Une lutte acharnée et ininterrompue fut menée par les Part-Prenants pour conserver l'indépendance de la Corporation.

La richesse constituée par la Fontaine Salée excita bien des convoitises; celle des proches: Basques, Espagnols, souverains du Béarn, et même plus tard celle des rois de France et de Navarre.

Pellot, gouverneur de Guyenne, voulut à son tour les déposséder de la Fontaine Salée ; les Salisiens se firent complices des rebelles dans l'insurrection contre la gabelle.
En 1683, par un arrêt, Louis XIV, Roi Soleil, s'inclina devant les Salisiens, et stipula que la propriété et la jouissance de la Fontaine Salée appartenaient aux Salisiens.

Les Part-Prenants payèrent jusqu'au sixième des Impôts du Béarn.

Pour avoir financé un quart de la guerre contre les troupes de Charles Quint, ils furent exonérés de la gabelle.

En 1545, 1574 et 1563, le Roi de France conteste le titre de propriété des Part-Prenants.
En 1793, le pouvoir révolutionnaire statua clairement.

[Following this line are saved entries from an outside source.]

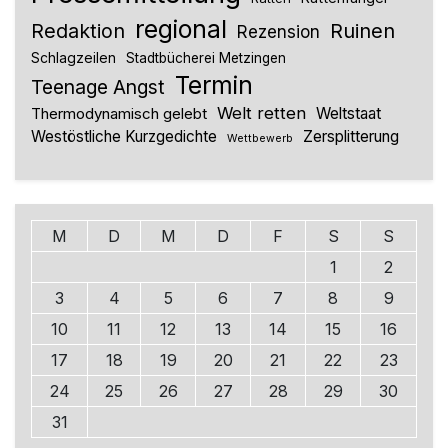
regional
Redaktion
Ruinen
Rezension
Schlagzeilen
Stadtbücherei Metzingen
Termin
Teenage Angst
Welt retten
Thermodynamisch gelebt
Weltstaat
Westöstliche Kurzgedichte
Zersplitterung
Wettbewerb
M
D
M
D
F
S
S
1
2
3
4
5
6
7
8
9
10
11
12
13
14
15
16
17
18
19
20
21
22
23
24
25
26
27
28
29
30
31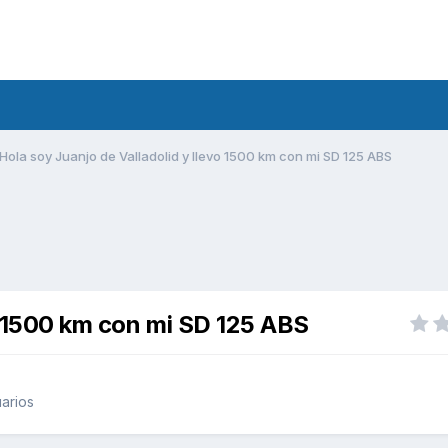
Hola soy Juanjo de Valladolid y llevo 1500 km con mi SD 125 ABS
vo 1500 km con mi SD 125 ABS
arios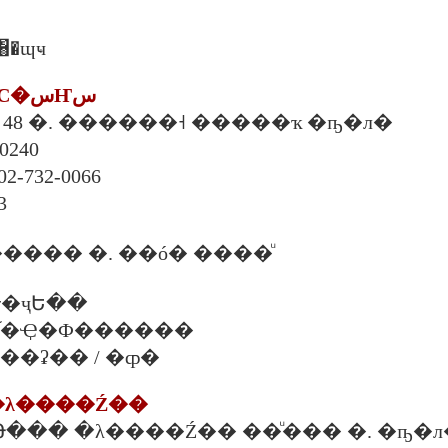
 ͸�ɰҹ
2. ���ʵ�ѡþ�С�سҤس
 48 �. ������˧ �����ҡ �ҧ�л�
��ا෾�
02-732-0066
3
��� �. ��ó� ����ͧ
�ҷԵ��
 �. �֡�Ҿ�Ф������
. ���ʡ�� / �ȹ�
�λ����Ź��
��Թ��� �λ����Ź�� ��ͧ��� �. �ҧ�л�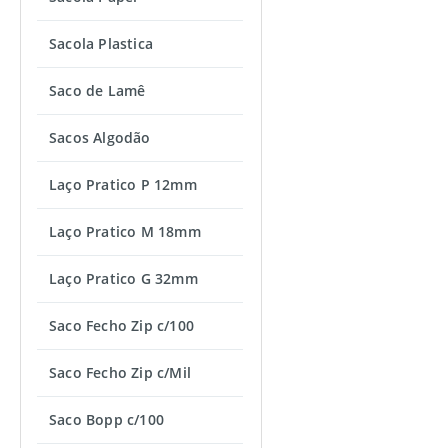
Sacola Plastica
Saco de Lamê
Sacos Algodão
Laço Pratico P 12mm
Laço Pratico M 18mm
Laço Pratico G 32mm
Saco Fecho Zip c/100
Saco Fecho Zip c/Mil
Saco Bopp c/100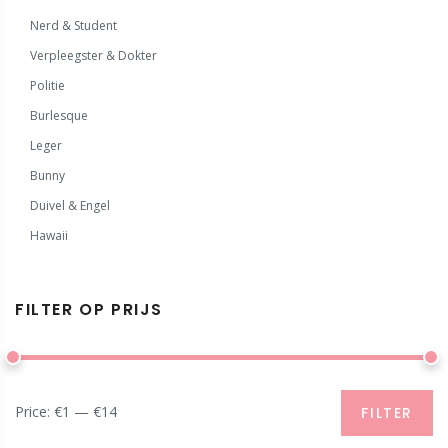
Nerd & Student
Verpleegster & Dokter
Politie
Burlesque
Leger
Bunny
Duivel & Engel
Hawaii
FILTER OP PRIJS
Price:
€1
—
€14
FILTER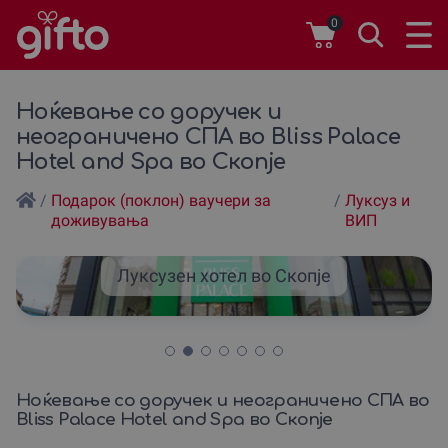
0
Ноќевање со доручек и
неограничено СПА во Bliss Palace
Hotel and Spa во Скопје
/
Подарок (поклон) ваучери за
/
Луксуз и
доживувања
ВИП
Луксузен хотел во Скопје
Ноќевање со доручек и неограничено СПА во
Bliss Palace Hotel and Spa во Скопје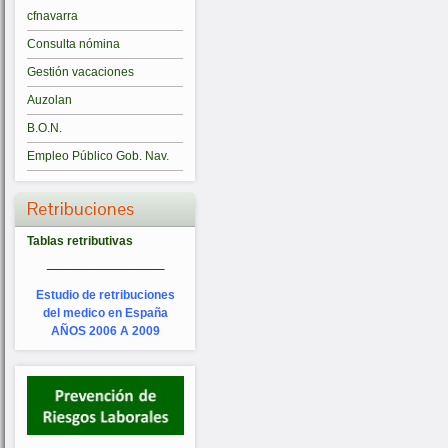
cfnavarra
Consulta nómina
Gestión vacaciones
Auzolan
B.O.N.
Empleo Público Gob. Nav.
Retribuciones
Tablas retributivas
_________
Estudio de retribuciones
del medico en España
AÑOS 2006 A 2009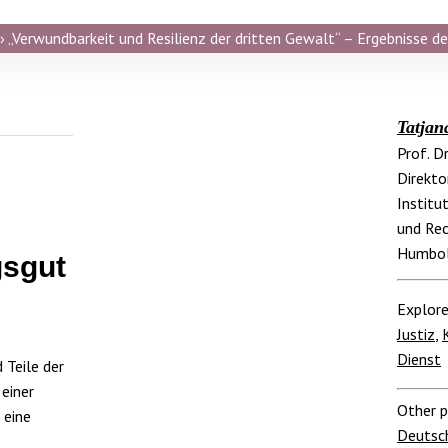
 „Verwundbarkeit und Resilienz der dritten Gewalt“ – Ergebnisse de
Tatjan
Prof. D
Direkto
Institu
und Rec
Humbold
gsgut
Explore
Justiz
,
Dienst
 Teile der
 einer
Other p
 eine
Deutsc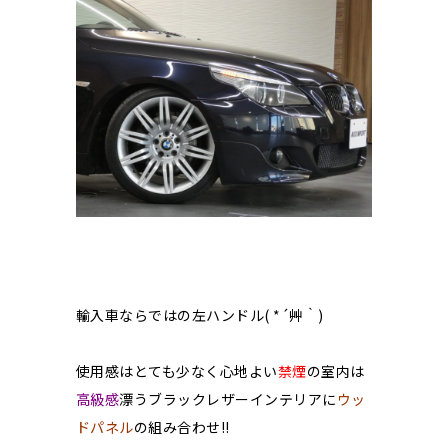
輸入車ならではの左ハンドル( *´艸｀)
使用感はとても少なく心地よい
禁煙
の室内は
高級感
漂うブラックレザーインテリアに
ウッ
ドパネル
の組み合わせ!!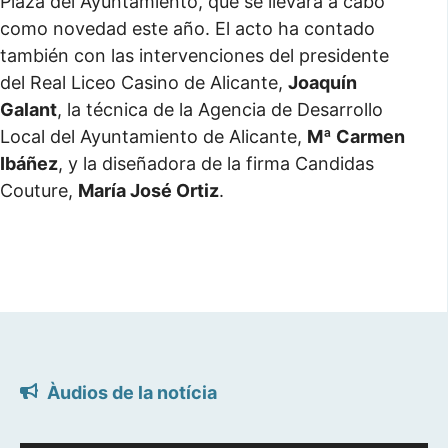
Plaza del Ayuntamiento, que se llevará a cabo
como novedad este año. El acto ha contado
también con las intervenciones del presidente
del Real Liceo Casino de Alicante,
Joaquín
Galant
, la técnica de la Agencia de Desarrollo
Local del Ayuntamiento de Alicante,
Mª Carmen
Ibáñez
, y la diseñadora de la firma Candidas
Couture,
María José Ortiz
.
Àudios de la notícia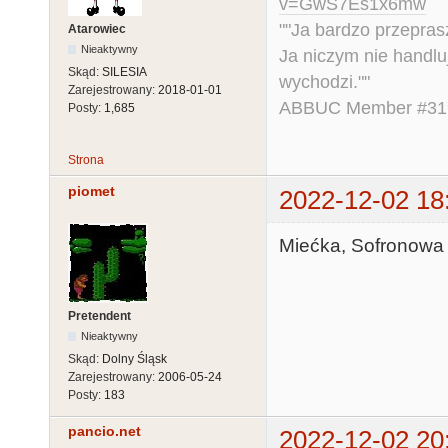
v=GwS7Es1x6mw
""Ja bardzo przepra
Atarowiec
Nieaktywny
Ja niczym nie handlu
Skąd:
SILESIA
wychodzi.""
Zarejestrowany:
2018-01-01
ABBUC Member #319.
Posty:
1,685
Strona
piomet
2022-12-02 18
Miećka, Sofronowa 
Pretendent
Nieaktywny
Skąd:
Dolny Śląsk
Zarejestrowany:
2006-05-24
Posty:
183
pancio.net
2022-12-02 20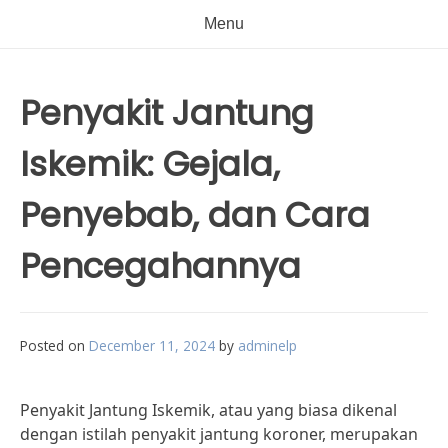
Menu
Penyakit Jantung
Iskemik: Gejala,
Penyebab, dan Cara
Pencegahannya
Posted on
December 11, 2024
by
adminelp
Penyakit Jantung Iskemik, atau yang biasa dikenal
dengan istilah penyakit jantung koroner, merupakan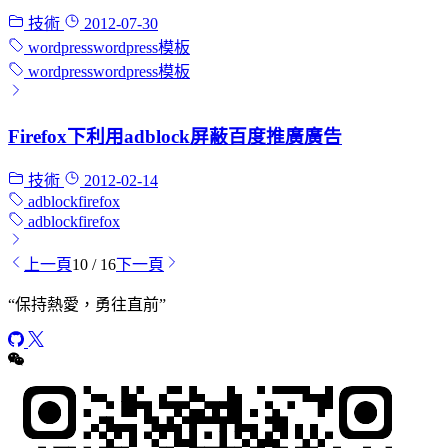
技術
2012-07-30
wordpress
wordpress模板
wordpress
wordpress模板
Firefox下利用adblock屏蔽百度推廣廣告
技術
2012-02-14
adblock
firefox
adblock
firefox
上一頁
10 / 16
下一頁
“
保持熱愛，勇往直前
”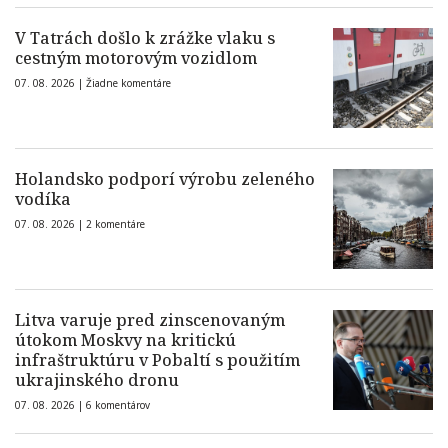
V Tatrách došlo k zrážke vlaku s
cestným motorovým vozidlom
07. 08. 2026 |
Žiadne komentáre
Holandsko podporí výrobu zeleného
vodíka
07. 08. 2026 |
2 komentáre
Litva varuje pred zinscenovaným
útokom Moskvy na kritickú
infraštruktúru v Pobaltí s použitím
ukrajinského dronu
07. 08. 2026 |
6 komentárov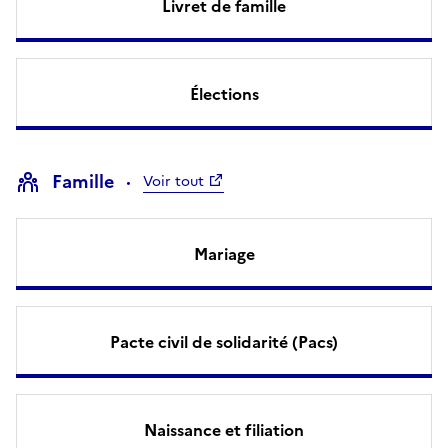
Livret de famille
Élections
Famille
Voir tout
Mariage
Pacte civil de solidarité (Pacs)
Naissance et filiation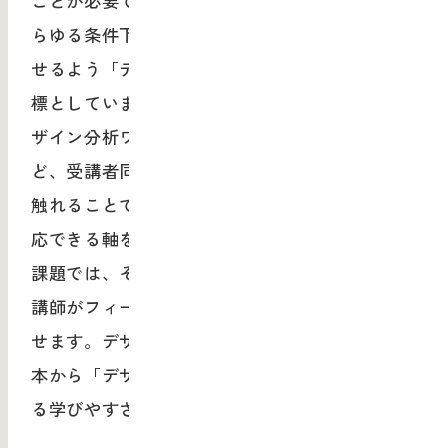
ことが必要です。そのため授業においても、あ
らゆる条件下で適したデザインを自らが導きだ
せるよう「デザインを見る目をもつ」ことを目
標としています。WE独自のフレームを用いたデ
ザイン分析ワーク、感性開発ワーク、観察な
ど、受講者同士の対話を中心にデザイン事例に
触れることで、幅広い領域のデザイン判断に対
応できる軸を身につけます。最終日のレポート
課題では、それぞれの見方や考え方を共有し、
講師がフィードバックすることで学びを深化さ
せます。デザインに苦手意識のある方でも、基
本から「デザインリテラシー」を伸ばしていけ
る学びやすさが特徴です。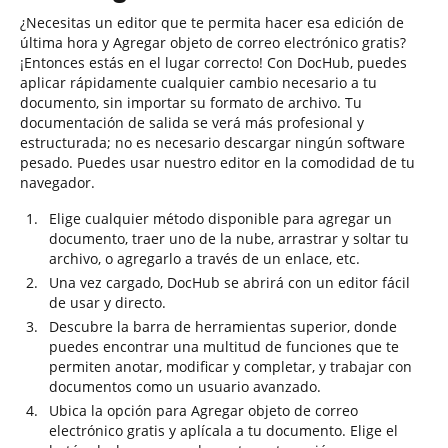
¿Necesitas un editor que te permita hacer esa edición de
última hora y Agregar objeto de correo electrónico gratis?
¡Entonces estás en el lugar correcto! Con DocHub, puedes
aplicar rápidamente cualquier cambio necesario a tu
documento, sin importar su formato de archivo. Tu
documentación de salida se verá más profesional y
estructurada; no es necesario descargar ningún software
pesado. Puedes usar nuestro editor en la comodidad de tu
navegador.
Elige cualquier método disponible para agregar un
documento, traer uno de la nube, arrastrar y soltar tu
archivo, o agregarlo a través de un enlace, etc.
Una vez cargado, DocHub se abrirá con un editor fácil
de usar y directo.
Descubre la barra de herramientas superior, donde
puedes encontrar una multitud de funciones que te
permiten anotar, modificar y completar, y trabajar con
documentos como un usuario avanzado.
Ubica la opción para Agregar objeto de correo
electrónico gratis y aplícala a tu documento. Elige el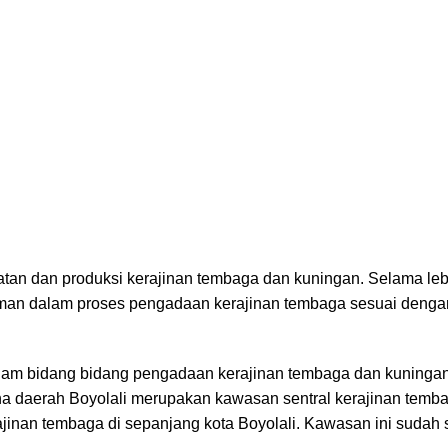
Pengrajin Kuningan
Daftar Wilayah
Instagram Abiyan A
Contact us
an dan produksi kerajinan tembaga dan kuningan. Selama lebi
laman dalam proses pengadaan kerajinan tembaga sesuai deng
alam bidang bidang pengadaan kerajinan tembaga dan kuninga
na daerah Boyolali merupakan kawasan sentral kerajinan temb
kerajinan tembaga di sepanjang kota Boyolali. Kawasan ini sudah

Les puits de la Trompe devinrent propriété nationale. Mais grâce à Bergeras, député Part-Prenant et avocat de la Corporation, la copropriété du Bayàa fut maintenue.

Napoléon, qui avait créé le Code civil, dut lui aussi reconnaître le droit des Part-Prenants à la copropriété du Bayàa, bien "nul ne peut être tenu de demeurer dans l'indivision".